> YOUR INSTRUCTIONS: In which lines of the data does the string "picture" appear? Copy every one.

Collected data entries
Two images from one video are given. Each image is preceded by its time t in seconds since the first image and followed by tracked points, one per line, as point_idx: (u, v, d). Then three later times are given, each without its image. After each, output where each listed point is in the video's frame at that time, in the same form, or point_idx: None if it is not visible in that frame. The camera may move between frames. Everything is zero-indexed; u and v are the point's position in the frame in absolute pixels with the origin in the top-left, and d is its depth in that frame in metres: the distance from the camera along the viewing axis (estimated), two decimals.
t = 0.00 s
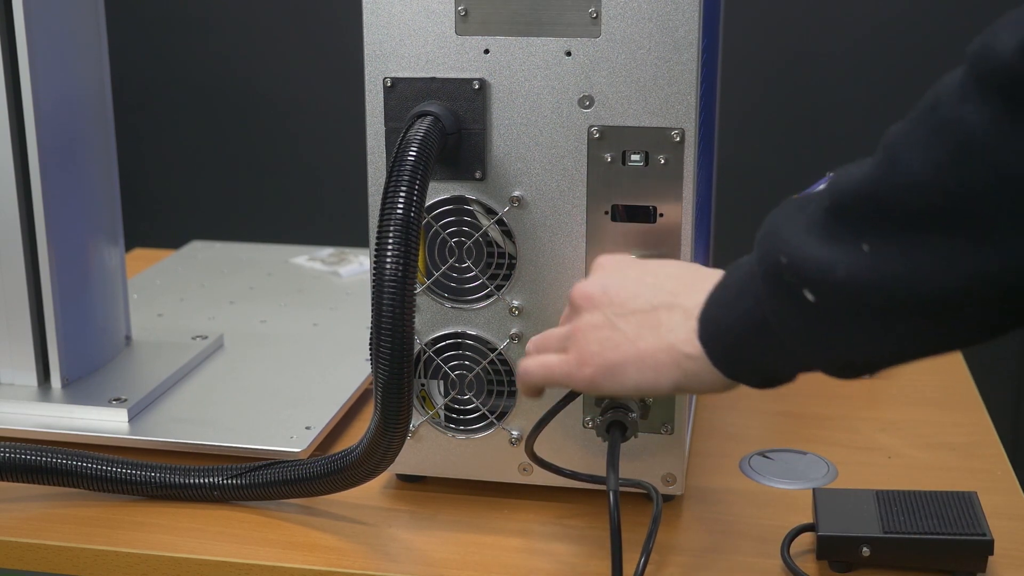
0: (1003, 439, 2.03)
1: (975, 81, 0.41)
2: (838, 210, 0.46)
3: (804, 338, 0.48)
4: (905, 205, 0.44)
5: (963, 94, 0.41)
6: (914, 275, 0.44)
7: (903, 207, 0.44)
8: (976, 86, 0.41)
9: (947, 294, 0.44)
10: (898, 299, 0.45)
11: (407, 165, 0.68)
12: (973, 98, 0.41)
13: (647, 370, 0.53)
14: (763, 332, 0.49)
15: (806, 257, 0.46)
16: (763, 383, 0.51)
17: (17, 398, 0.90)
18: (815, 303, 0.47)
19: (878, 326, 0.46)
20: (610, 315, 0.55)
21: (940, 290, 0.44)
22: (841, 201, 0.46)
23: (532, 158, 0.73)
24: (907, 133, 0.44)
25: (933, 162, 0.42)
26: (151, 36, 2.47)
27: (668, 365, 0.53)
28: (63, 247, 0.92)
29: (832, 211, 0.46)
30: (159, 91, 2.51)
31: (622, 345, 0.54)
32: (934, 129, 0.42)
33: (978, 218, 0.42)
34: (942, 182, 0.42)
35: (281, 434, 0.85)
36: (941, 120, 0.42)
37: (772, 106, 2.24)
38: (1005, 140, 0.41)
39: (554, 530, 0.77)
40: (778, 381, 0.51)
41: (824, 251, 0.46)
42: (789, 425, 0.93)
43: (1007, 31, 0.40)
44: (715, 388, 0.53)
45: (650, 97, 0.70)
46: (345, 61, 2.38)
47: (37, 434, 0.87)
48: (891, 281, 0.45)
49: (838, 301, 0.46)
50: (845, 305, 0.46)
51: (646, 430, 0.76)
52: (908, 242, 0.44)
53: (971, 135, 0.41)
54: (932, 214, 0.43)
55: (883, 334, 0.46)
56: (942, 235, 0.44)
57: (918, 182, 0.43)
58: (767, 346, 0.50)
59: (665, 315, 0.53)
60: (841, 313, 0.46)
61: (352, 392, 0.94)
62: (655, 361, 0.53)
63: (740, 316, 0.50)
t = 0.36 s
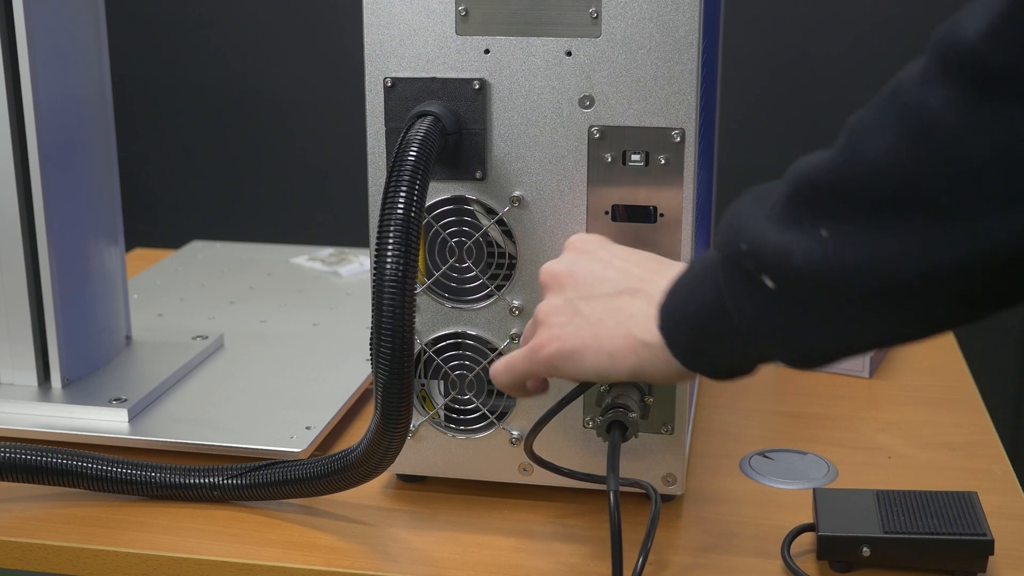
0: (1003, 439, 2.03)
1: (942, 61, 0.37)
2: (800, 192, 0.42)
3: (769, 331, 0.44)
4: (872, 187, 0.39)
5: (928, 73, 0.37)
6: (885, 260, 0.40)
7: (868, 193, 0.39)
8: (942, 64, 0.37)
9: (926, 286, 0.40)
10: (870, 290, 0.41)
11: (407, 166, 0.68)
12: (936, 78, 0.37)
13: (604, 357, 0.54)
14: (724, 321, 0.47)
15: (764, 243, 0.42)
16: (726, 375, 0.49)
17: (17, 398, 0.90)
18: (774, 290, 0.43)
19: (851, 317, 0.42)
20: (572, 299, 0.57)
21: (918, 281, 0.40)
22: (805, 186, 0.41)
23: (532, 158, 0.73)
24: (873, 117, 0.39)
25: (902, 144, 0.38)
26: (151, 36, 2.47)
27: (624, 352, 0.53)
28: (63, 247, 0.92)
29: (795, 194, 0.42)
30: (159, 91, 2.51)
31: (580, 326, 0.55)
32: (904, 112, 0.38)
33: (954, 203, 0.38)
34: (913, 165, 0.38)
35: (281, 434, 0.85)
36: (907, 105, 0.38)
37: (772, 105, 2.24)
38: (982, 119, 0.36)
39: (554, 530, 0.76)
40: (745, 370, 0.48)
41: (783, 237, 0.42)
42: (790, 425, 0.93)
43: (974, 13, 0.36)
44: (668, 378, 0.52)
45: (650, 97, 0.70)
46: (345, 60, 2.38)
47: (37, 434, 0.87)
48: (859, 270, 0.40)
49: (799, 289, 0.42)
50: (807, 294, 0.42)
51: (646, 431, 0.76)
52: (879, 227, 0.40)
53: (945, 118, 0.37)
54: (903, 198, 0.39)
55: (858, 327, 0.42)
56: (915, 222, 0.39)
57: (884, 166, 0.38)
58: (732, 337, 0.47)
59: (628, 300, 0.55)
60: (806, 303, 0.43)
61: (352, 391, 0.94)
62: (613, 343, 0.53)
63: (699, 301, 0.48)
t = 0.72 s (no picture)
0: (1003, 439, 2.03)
1: None
2: (736, 113, 0.47)
3: (710, 243, 0.49)
4: (801, 105, 0.44)
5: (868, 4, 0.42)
6: (815, 175, 0.45)
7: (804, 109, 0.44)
8: None
9: (855, 199, 0.44)
10: (798, 202, 0.45)
11: (407, 165, 0.68)
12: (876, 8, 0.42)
13: (557, 278, 0.58)
14: (659, 240, 0.52)
15: (700, 157, 0.47)
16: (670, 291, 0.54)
17: (17, 398, 0.90)
18: (707, 205, 0.48)
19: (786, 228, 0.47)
20: (531, 237, 0.61)
21: (846, 196, 0.44)
22: (741, 107, 0.46)
23: (532, 158, 0.73)
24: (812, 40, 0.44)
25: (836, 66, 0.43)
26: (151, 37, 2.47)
27: (575, 274, 0.57)
28: (63, 248, 0.92)
29: (732, 113, 0.47)
30: (159, 92, 2.51)
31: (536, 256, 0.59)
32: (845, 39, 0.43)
33: (880, 122, 0.43)
34: (847, 82, 0.43)
35: (281, 434, 0.85)
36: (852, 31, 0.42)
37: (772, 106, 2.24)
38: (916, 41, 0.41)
39: (554, 530, 0.76)
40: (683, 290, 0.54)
41: (716, 152, 0.47)
42: (790, 426, 0.93)
43: None
44: (618, 295, 0.56)
45: (650, 98, 0.70)
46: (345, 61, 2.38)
47: (37, 434, 0.87)
48: (788, 180, 0.45)
49: (728, 200, 0.47)
50: (738, 207, 0.47)
51: (646, 431, 0.76)
52: (803, 145, 0.45)
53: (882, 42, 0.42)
54: (829, 117, 0.44)
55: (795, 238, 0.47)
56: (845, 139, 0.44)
57: (814, 82, 0.44)
58: (663, 254, 0.52)
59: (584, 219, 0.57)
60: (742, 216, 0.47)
61: (352, 391, 0.94)
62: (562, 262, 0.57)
63: (635, 224, 0.52)
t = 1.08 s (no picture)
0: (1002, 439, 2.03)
1: None
2: (728, 73, 0.47)
3: (700, 201, 0.49)
4: (789, 68, 0.44)
5: None
6: (801, 135, 0.45)
7: (790, 71, 0.44)
8: None
9: (840, 160, 0.44)
10: (784, 161, 0.46)
11: (407, 166, 0.68)
12: None
13: (558, 238, 0.60)
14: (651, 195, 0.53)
15: (692, 116, 0.48)
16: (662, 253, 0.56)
17: (17, 398, 0.90)
18: (700, 162, 0.48)
19: (774, 188, 0.47)
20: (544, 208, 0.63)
21: (830, 157, 0.44)
22: (732, 68, 0.47)
23: (532, 158, 0.73)
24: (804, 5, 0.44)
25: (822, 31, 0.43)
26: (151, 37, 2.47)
27: (577, 235, 0.59)
28: (63, 248, 0.92)
29: (726, 74, 0.47)
30: (159, 91, 2.51)
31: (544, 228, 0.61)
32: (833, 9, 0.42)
33: (866, 86, 0.42)
34: (835, 46, 0.42)
35: (281, 433, 0.85)
36: None
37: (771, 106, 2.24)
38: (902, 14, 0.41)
39: (554, 530, 0.77)
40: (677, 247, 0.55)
41: (708, 110, 0.48)
42: (790, 425, 0.93)
43: None
44: (612, 255, 0.58)
45: (650, 97, 0.70)
46: (345, 61, 2.38)
47: (37, 435, 0.87)
48: (776, 141, 0.45)
49: (717, 159, 0.47)
50: (728, 164, 0.47)
51: (646, 430, 0.76)
52: (792, 105, 0.45)
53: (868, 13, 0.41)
54: (815, 80, 0.43)
55: (782, 199, 0.47)
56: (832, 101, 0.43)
57: (801, 45, 0.43)
58: (657, 212, 0.53)
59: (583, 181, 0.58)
60: (732, 176, 0.48)
61: (352, 391, 0.94)
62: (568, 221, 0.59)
63: (630, 177, 0.54)
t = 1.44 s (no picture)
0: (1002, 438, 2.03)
1: None
2: (762, 104, 0.48)
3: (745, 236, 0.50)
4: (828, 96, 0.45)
5: None
6: (845, 162, 0.46)
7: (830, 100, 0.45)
8: None
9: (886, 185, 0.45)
10: (829, 189, 0.46)
11: (407, 166, 0.68)
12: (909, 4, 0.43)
13: (590, 261, 0.60)
14: (692, 231, 0.53)
15: (732, 150, 0.49)
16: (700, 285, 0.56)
17: (17, 398, 0.90)
18: (743, 198, 0.49)
19: (821, 216, 0.48)
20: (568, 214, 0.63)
21: (879, 180, 0.45)
22: (766, 100, 0.48)
23: (532, 158, 0.73)
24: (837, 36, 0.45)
25: (862, 57, 0.44)
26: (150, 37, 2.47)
27: (611, 263, 0.59)
28: (63, 248, 0.92)
29: (760, 104, 0.48)
30: (159, 92, 2.51)
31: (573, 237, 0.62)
32: (870, 33, 0.44)
33: (910, 108, 0.44)
34: (873, 71, 0.44)
35: (281, 433, 0.85)
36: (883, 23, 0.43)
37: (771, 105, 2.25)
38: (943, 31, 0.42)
39: (554, 530, 0.77)
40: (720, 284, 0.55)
41: (747, 144, 0.48)
42: (790, 425, 0.93)
43: None
44: (646, 288, 0.58)
45: (650, 97, 0.70)
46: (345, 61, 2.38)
47: (37, 435, 0.87)
48: (820, 170, 0.46)
49: (760, 191, 0.48)
50: (775, 197, 0.48)
51: (646, 431, 0.76)
52: (832, 135, 0.46)
53: (910, 32, 0.43)
54: (855, 109, 0.45)
55: (828, 227, 0.48)
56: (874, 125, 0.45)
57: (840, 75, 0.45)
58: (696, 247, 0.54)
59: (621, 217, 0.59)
60: (775, 207, 0.48)
61: (352, 391, 0.94)
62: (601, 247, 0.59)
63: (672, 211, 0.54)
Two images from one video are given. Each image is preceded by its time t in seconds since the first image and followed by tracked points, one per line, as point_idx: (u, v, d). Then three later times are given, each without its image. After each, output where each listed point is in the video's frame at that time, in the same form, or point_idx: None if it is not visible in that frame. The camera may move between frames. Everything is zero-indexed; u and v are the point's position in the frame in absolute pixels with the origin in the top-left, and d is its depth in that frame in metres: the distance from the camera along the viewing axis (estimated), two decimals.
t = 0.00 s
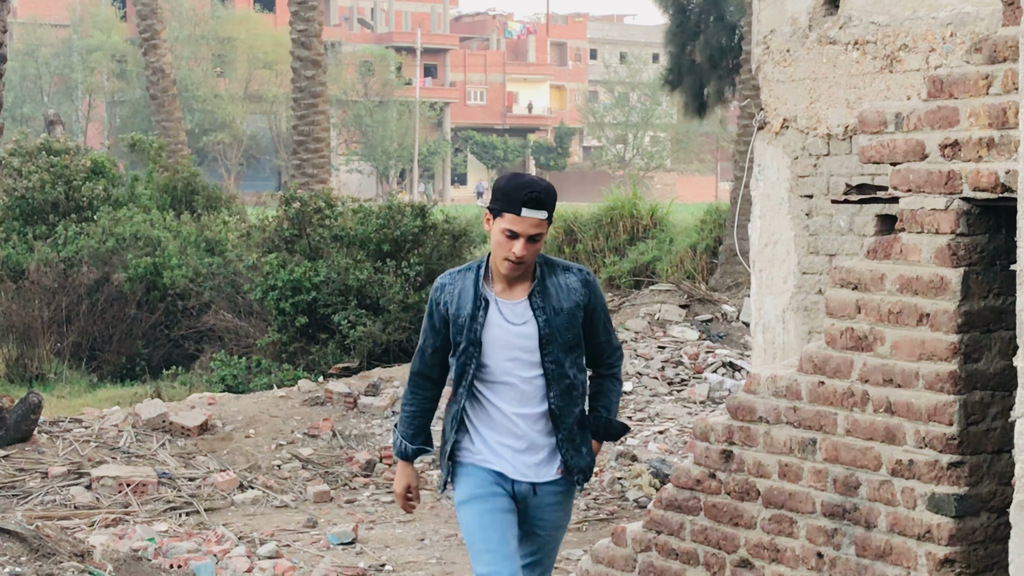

> EXERCISE RESULT:
t = 0.72 s (no picture)
t = 1.08 s (no picture)
t = 1.44 s (no picture)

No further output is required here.